• **Text provided**
━━━━━━
Where is Michael Sweetney from my part of town at Georgetown, Scouts in the Washington Post last week said he was a lottery pick. 

Analysis- great hands, great offensive moves , good rebounder, has a soft shot a monster inside. Alittle short but knowledge and size will compensate. He's better than Okefor is now. He's the best big man in the big East maybe the country. The scout said he could stand to lose ten pounds but he's a sure lottery pick. 

As for Okafor and Rice. Both will be starters in the NBA and both have a chance to be special. Rice's heighth along with shooting ability will cause match-up problems. And Okafor defensively is already a pro. If he gets alittle bigger he could be a BEN WALLACE clone.


----------



## JustinYoung (Jul 19, 2002)

> Originally posted by <b>OZZY</b>!
> As for Okafor like many have said, he is a solid prospect, big long, raw but has a ton of ability. Super shot blocker and every single NBA team needs and wants players that can blocker shots! And Okafor has shown he can do that, he can run the court, he defends. Sure not great yet but he is young and very raw and inexperienced still. I think he will be a solid big man and I would take him any day.


I know what you think about him. I saw that you said he is still a lottery pick in your eyes. I agree. I was responding to some other posts. No problem there. 



> Originally posted by <b>OZZY</b>! So JustinYoung, you would not draft Chris Bosh, Rick Rickert, Jason Fraser, and to a less extent Simien, West, and Austin? That is strange, I think there are a ton of good solid big men in college, and I really like Bosh's athletic ability and upside, same with Fraser, plus Simien andAustin is are strong tough kids that have a offensive game. And Rickert is a very skilled shooter and the foriegn players have shown that outside shooting from the bigmen can kill a team on defense!


If I had a lottery pick, I would only take Okafor, Harrison and Bosh. I forgot about him simply because I know he isn't coming out. But this year's bunch doesn't do much for me. I like Austin. I like West. But I don't know if I'd draft them in the lottery. With so many players overseas with size and skill, I'd go that route. Plus with the PGs in this class, I think I could go that way as well.

As far as Simien goes. It is too tough to tell right now because of his injury. He reminds me of Shareef Abur Rahim so far. Nothing too exciting but very dependable. 

Jason Fraser...I'm not sold yet. I need to watch him a little longer.
━━━━━━
• **Exercises**
1. In the basketball forum thread, how much weight does the scout say Sweetney could stand to lose?
2. Do these statements agree with the basketball forum thread? (a) JustinYoung says that with a lottery pick he would take only Okafor, Harrison and Bosh. (b) JustinYoung says Simien reminds him of Ben Wallace. (c) JustinYoung says he is already sold on Jason Fraser.
3. Reproduce the basketball forum thread from "## JustinYoung (Jul" to "him any day.".
You won't need the lines.

• **Data extract**
━━━━━━
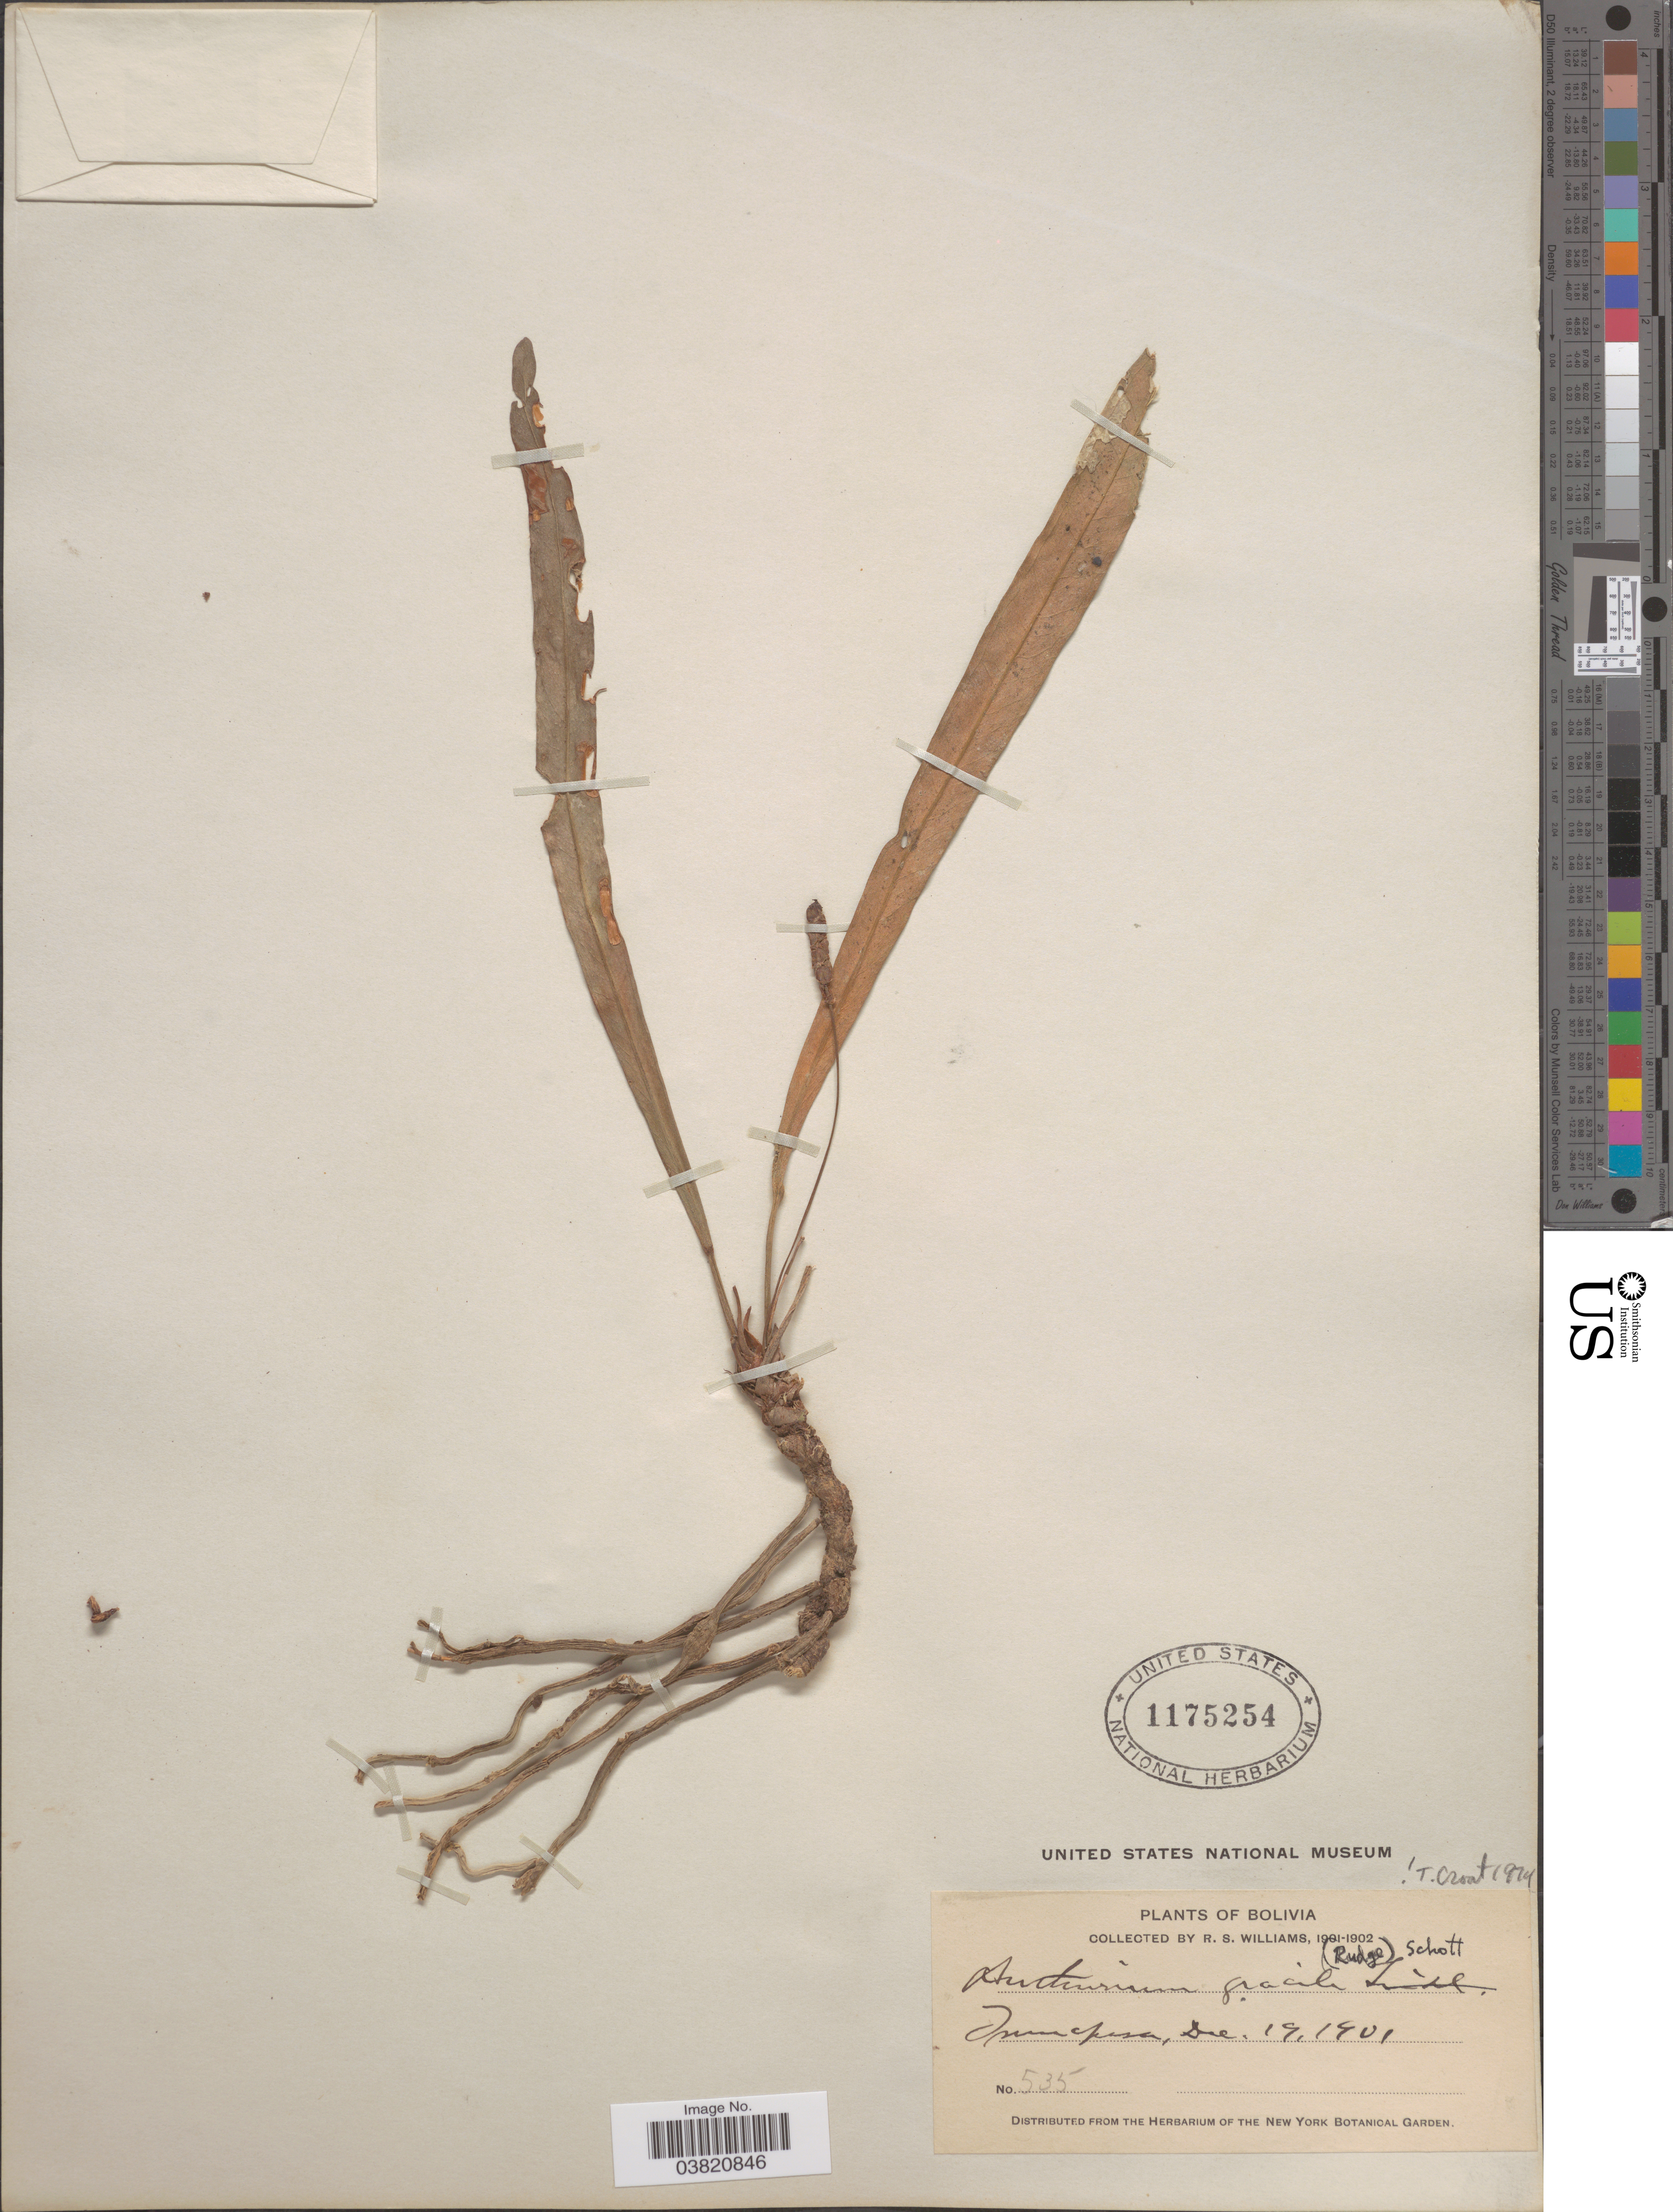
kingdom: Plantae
━━━━━━
• **Answers provided**
1. Ten pounds.

2.
(a) Yes: "If I had a lottery pick, I would only take Okafor, Harrison and Bosh."
(b) No: "He reminds me of Shareef Abur Rahim so far."
(c) No: "I'm not sold yet."

3.
## JustinYoung (Jul 19, 2002)

> Originally posted by <b>OZZY</b>!
> As for Okafor like many have said, he is a solid prospect, big long, raw but has a ton of ability. Super shot blocker and every single NBA team needs and wants players that can blocker shots! And Okafor has shown he can do that, he can run the court, he defends. Sure not great yet but he is young and very raw and inexperienced still. I think he will be a solid big man and I would take him any day.